The New Democratic Party of Manitoba leadership election of 2009 was prompted by party leader Gary Doer's announced pending resignation. Doer announced on August 27, 2009, that he intended to resign as leader of the New Democratic Party of Manitoba and Premier of Manitoba and the next day he announced that he was to become the next Canadian Ambassador to the United States. A leadership convention was held on October 16–17 to choose the new leader. There were two candidates for the position: former Minister of Intergovernmental Affairs, Steve Ashton and former Minister of Finance, Greg Selinger. Selinger received 65.75% of the ballots, and as such was elected party leader and became Premier-designate.

Declared candidates

Steve Ashton
Steve Ashton is the Member of the Legislative Assembly for Thompson and was the Minister of Intergovernmental Affairs until he resigned to run for the leadership on September 4, 2009.

Endorsements
 Niki Ashton, Member of Parliament for Churchill
 Daryl Reid, Member of the Legislative Assembly for Transcona
 Bidhu Jha, Member of the Legislative Assembly

Greg Selinger
Greg Selinger is the Member of the Legislative Assembly for St. Boniface and was the Minister of Finance until he resigned to run for the leadership on September 8, 2009.

### DATA IN THIS EXERCISE

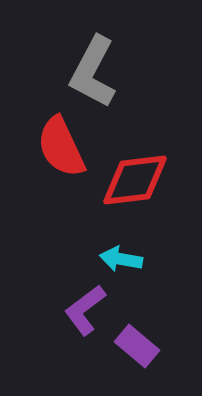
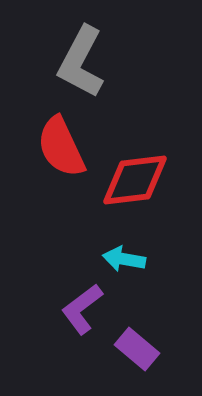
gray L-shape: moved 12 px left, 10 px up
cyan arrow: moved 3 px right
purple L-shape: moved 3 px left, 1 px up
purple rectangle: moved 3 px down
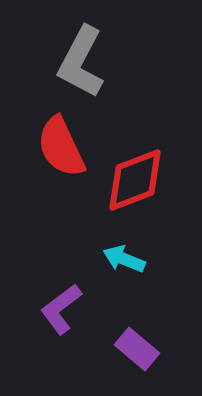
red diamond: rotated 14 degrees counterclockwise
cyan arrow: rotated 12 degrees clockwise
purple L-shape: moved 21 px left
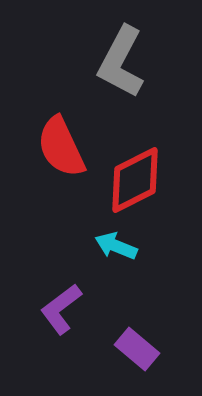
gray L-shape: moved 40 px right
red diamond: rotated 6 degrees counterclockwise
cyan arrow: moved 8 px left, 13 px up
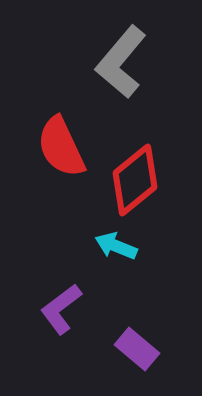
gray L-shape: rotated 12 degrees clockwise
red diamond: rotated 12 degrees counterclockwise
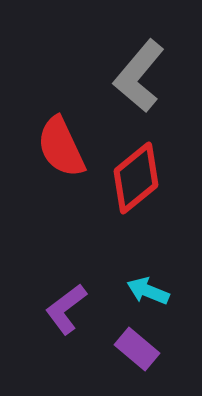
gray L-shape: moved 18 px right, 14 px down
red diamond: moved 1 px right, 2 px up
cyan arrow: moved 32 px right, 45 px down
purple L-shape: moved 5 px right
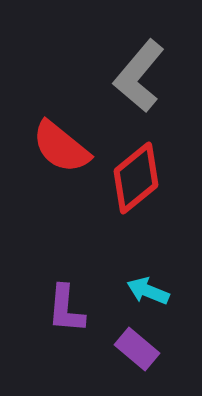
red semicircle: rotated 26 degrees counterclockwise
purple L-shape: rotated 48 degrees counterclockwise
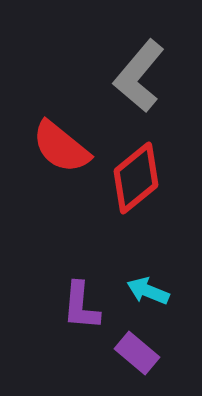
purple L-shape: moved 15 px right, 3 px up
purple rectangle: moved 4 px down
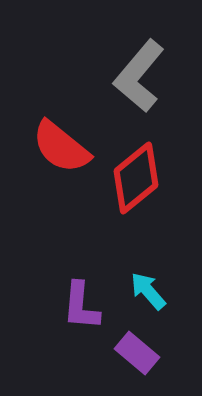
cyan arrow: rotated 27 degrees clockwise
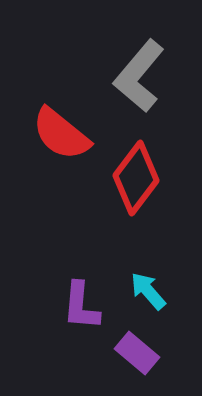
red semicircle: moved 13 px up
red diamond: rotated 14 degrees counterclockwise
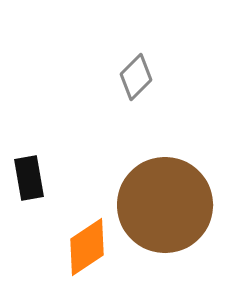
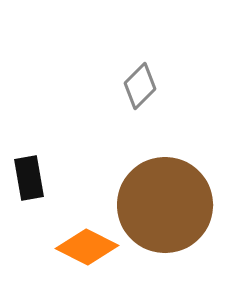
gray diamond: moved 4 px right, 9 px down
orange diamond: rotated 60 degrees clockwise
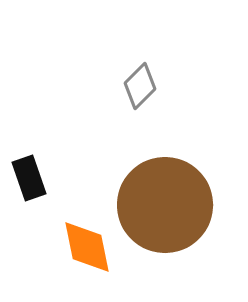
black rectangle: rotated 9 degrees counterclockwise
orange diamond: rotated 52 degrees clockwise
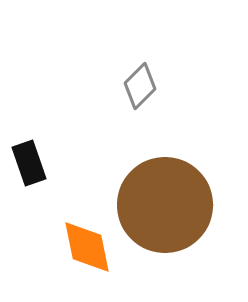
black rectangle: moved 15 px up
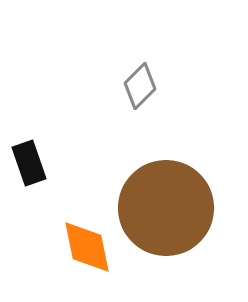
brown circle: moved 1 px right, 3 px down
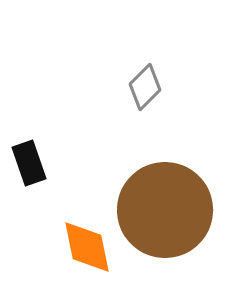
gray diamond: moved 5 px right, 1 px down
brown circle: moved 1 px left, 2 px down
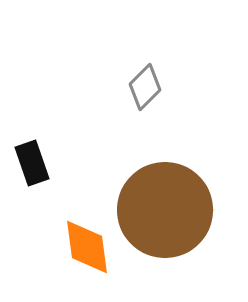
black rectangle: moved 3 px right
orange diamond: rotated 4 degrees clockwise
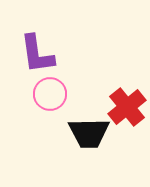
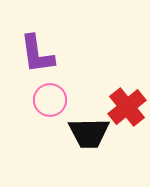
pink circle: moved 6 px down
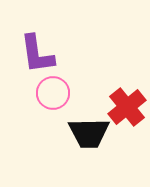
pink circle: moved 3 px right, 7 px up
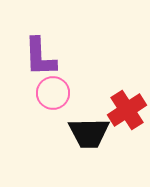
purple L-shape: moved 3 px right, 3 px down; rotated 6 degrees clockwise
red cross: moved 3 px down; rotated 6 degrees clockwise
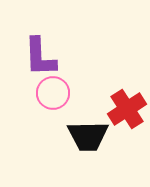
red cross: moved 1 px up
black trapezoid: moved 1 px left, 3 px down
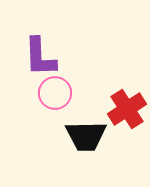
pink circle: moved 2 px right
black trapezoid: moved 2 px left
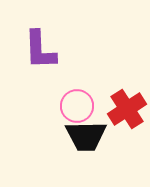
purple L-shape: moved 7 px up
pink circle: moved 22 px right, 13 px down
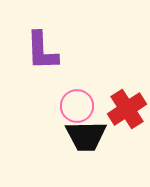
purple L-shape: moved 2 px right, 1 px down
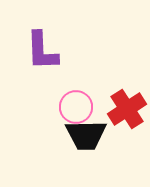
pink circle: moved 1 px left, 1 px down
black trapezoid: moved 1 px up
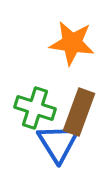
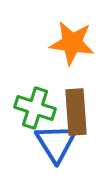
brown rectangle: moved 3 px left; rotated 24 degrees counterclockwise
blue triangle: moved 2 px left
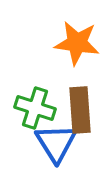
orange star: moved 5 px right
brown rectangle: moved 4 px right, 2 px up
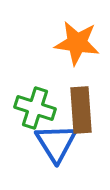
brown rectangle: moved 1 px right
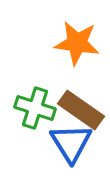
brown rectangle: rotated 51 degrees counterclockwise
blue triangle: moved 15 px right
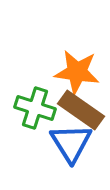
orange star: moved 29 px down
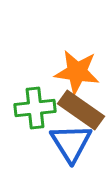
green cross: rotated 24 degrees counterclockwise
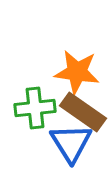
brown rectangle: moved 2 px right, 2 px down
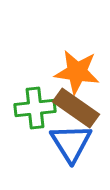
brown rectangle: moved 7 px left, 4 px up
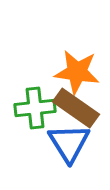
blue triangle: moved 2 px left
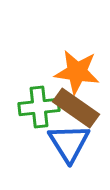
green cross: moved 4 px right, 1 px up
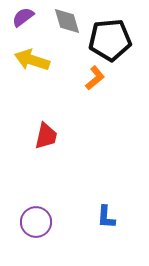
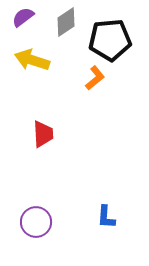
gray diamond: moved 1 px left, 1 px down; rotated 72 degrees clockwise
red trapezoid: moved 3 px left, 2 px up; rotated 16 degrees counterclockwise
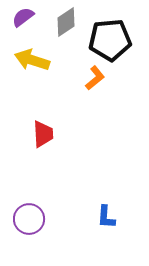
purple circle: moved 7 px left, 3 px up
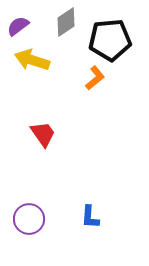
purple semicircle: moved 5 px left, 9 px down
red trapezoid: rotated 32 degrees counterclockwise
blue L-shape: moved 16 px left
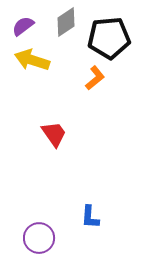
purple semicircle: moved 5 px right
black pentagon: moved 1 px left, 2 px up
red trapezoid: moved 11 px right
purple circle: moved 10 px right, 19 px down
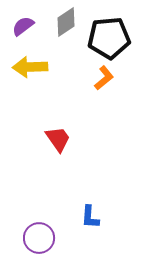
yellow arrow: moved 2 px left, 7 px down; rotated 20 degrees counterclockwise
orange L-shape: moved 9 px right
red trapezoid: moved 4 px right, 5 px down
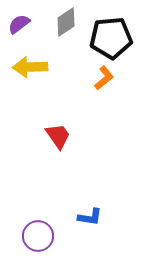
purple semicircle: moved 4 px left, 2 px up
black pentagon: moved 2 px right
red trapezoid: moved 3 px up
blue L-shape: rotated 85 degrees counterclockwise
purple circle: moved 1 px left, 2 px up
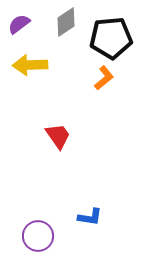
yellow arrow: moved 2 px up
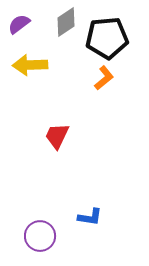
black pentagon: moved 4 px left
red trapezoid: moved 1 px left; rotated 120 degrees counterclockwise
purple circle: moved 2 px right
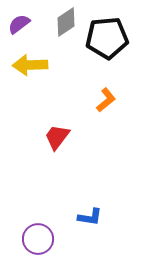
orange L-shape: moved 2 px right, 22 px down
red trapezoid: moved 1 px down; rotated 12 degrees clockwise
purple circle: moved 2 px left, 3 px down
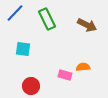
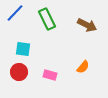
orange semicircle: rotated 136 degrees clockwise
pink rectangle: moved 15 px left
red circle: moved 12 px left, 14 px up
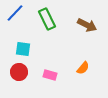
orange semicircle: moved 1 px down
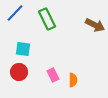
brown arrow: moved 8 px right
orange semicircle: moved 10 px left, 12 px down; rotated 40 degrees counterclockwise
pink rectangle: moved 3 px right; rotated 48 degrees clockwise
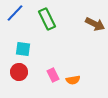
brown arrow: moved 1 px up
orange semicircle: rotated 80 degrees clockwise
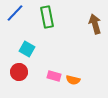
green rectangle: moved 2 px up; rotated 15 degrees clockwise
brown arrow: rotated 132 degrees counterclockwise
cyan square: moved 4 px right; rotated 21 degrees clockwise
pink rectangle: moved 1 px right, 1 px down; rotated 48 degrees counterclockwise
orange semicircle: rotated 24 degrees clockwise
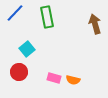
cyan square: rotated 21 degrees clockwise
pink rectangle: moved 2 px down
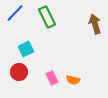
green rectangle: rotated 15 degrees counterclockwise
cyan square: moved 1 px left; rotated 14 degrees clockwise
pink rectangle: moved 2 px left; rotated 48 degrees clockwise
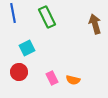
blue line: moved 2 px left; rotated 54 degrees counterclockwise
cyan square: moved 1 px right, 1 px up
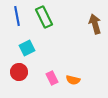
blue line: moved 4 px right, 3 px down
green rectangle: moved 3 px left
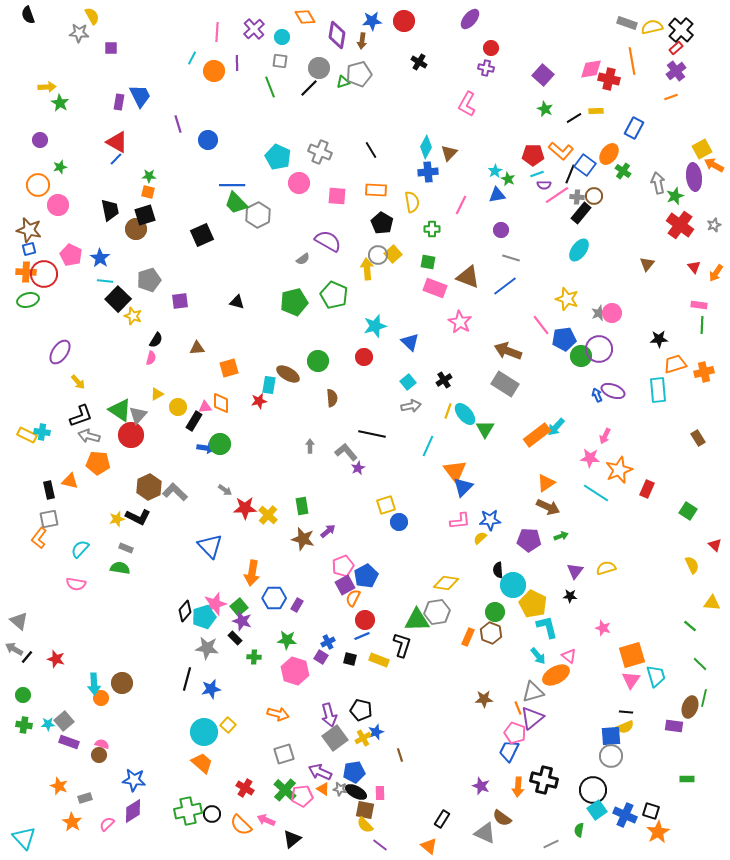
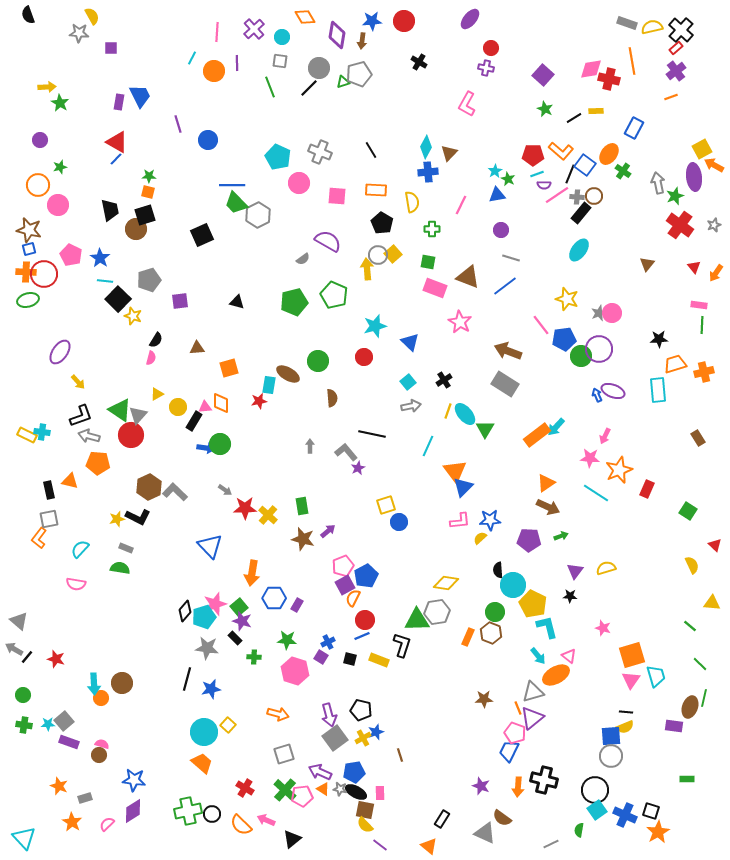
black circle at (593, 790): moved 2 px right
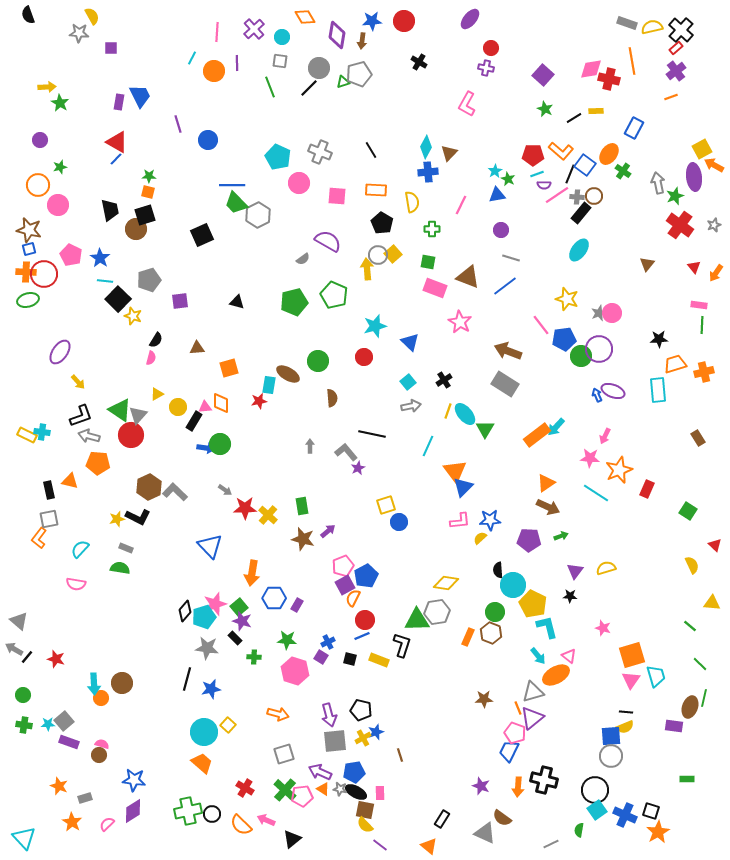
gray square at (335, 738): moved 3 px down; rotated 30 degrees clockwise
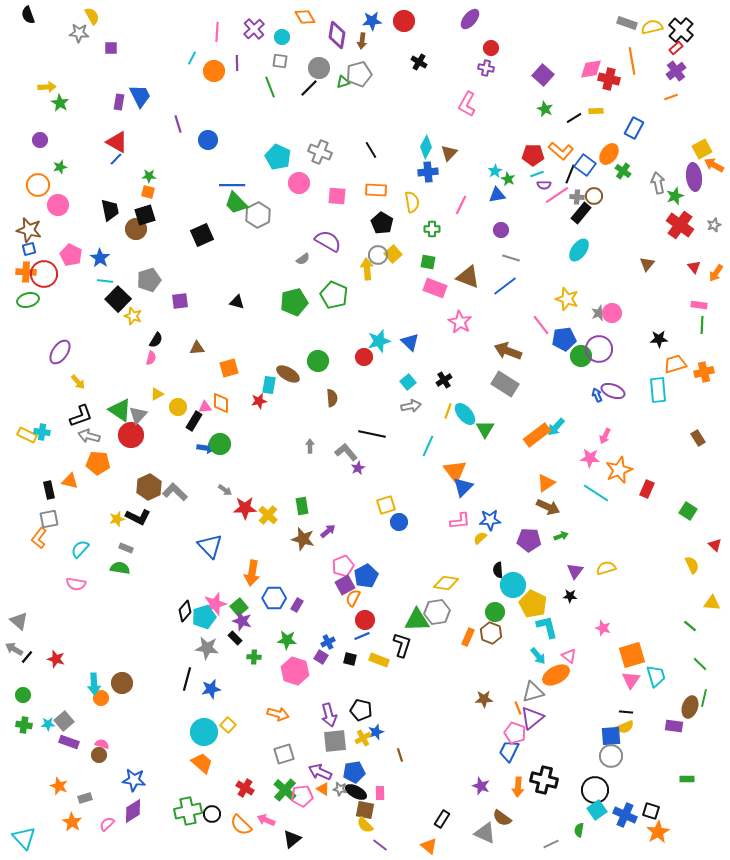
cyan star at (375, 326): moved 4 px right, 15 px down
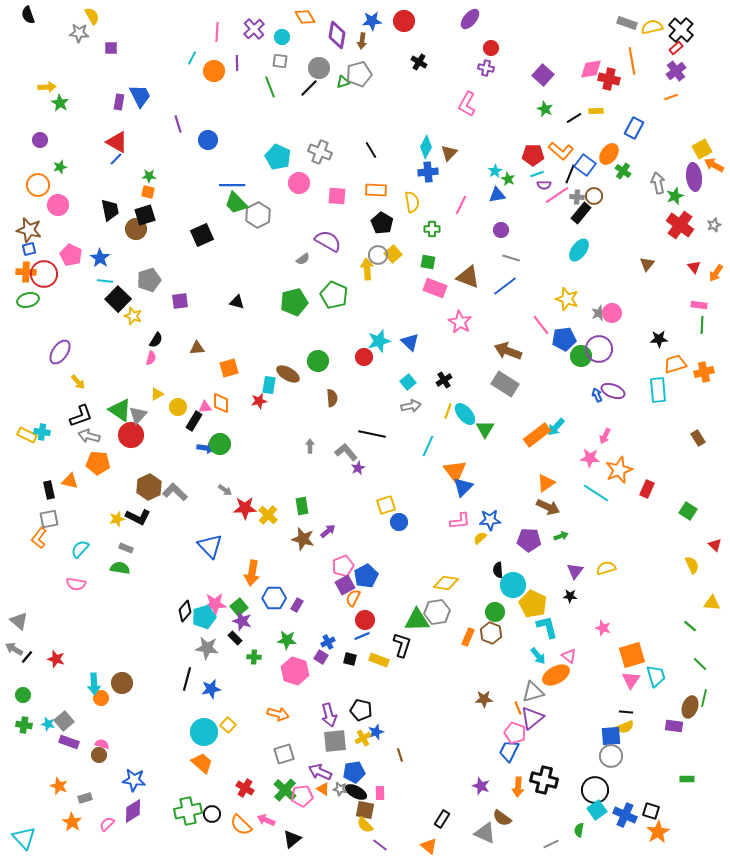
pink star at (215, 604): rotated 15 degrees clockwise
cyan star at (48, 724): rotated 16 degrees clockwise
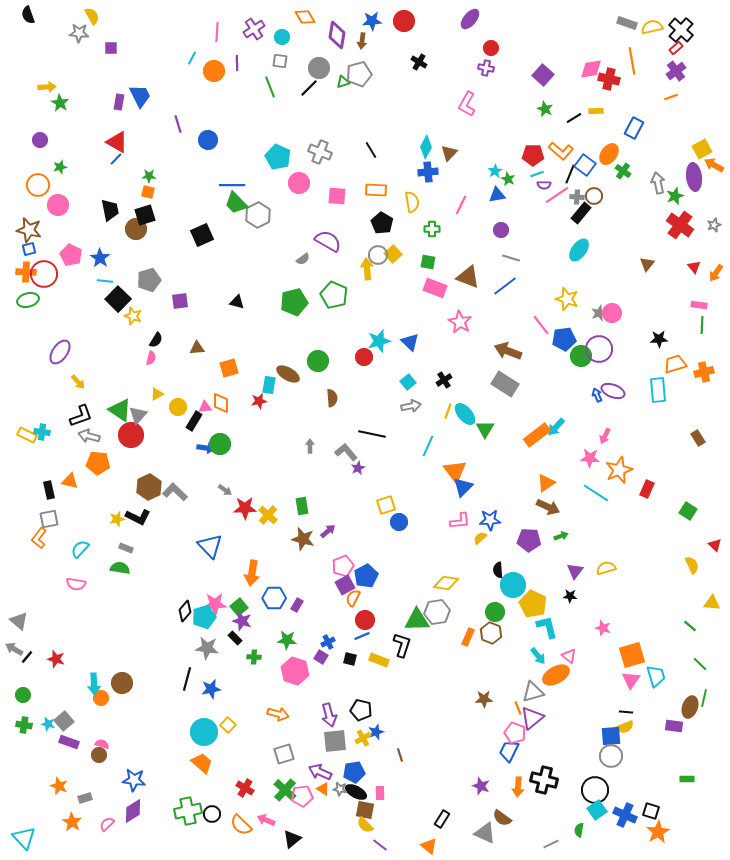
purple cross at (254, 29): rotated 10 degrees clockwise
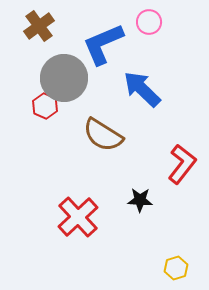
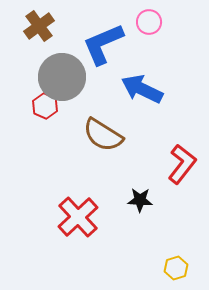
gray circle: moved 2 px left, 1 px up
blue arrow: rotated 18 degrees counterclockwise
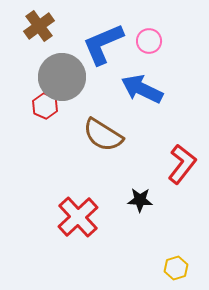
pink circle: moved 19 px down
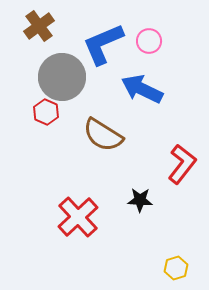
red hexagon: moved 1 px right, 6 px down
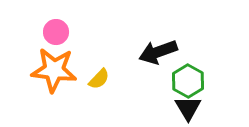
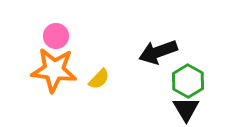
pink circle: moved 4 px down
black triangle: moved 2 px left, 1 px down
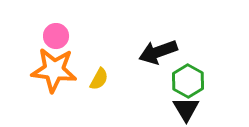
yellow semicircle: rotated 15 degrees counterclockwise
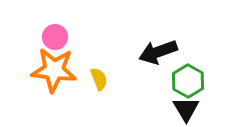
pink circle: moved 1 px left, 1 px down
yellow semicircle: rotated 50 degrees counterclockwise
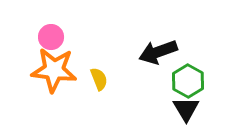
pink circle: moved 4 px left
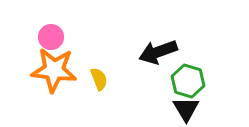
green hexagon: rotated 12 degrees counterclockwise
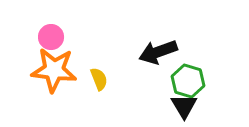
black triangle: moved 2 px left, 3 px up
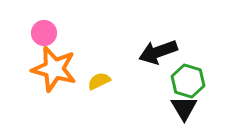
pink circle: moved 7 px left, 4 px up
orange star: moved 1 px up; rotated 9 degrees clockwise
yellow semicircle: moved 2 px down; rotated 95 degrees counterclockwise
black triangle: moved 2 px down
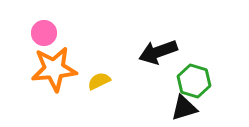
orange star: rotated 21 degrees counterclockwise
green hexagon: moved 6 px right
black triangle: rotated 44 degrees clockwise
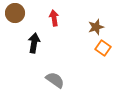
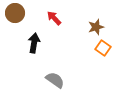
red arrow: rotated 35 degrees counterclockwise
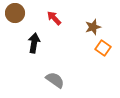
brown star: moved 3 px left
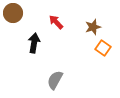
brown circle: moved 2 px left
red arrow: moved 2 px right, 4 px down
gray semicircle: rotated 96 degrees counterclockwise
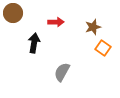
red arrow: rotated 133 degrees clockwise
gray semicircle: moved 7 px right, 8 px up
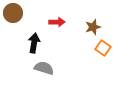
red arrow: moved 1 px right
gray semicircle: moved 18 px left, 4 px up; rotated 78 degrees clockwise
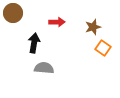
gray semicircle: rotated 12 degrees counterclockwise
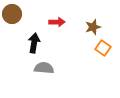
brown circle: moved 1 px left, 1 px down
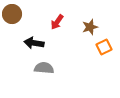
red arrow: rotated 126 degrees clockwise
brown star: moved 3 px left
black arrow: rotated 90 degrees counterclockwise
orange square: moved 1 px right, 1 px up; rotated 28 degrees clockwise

### REQUIREMENTS
1 - Can you copy verbatim the part of the leadership election text that opens with the words containing "Endorsements" and closes with "September 8, 2009."?
2 - Which lines of the records hold the string "square"? Return each of them in full.

### ANSWER LIST
1 -
Endorsements
 Niki Ashton, Member of Parliament for Churchill
 Daryl Reid, Member of the Legislative Assembly for Transcona
 Bidhu Jha, Member of the Legislative Assembly

Greg Selinger
Greg Selinger is the Member of the Legislative Assembly for St. Boniface and was the Minister of Finance until he resigned to run for the leadership on September 8, 2009.

2 -
cyan square: moved 4 px right; rotated 21 degrees clockwise
cyan square: rotated 21 degrees clockwise
cyan square: moved 1 px left; rotated 14 degrees clockwise
cyan square: moved 1 px right, 1 px up
gray square at (335, 738): moved 3 px down; rotated 30 degrees clockwise
orange square: moved 1 px right, 1 px up; rotated 28 degrees clockwise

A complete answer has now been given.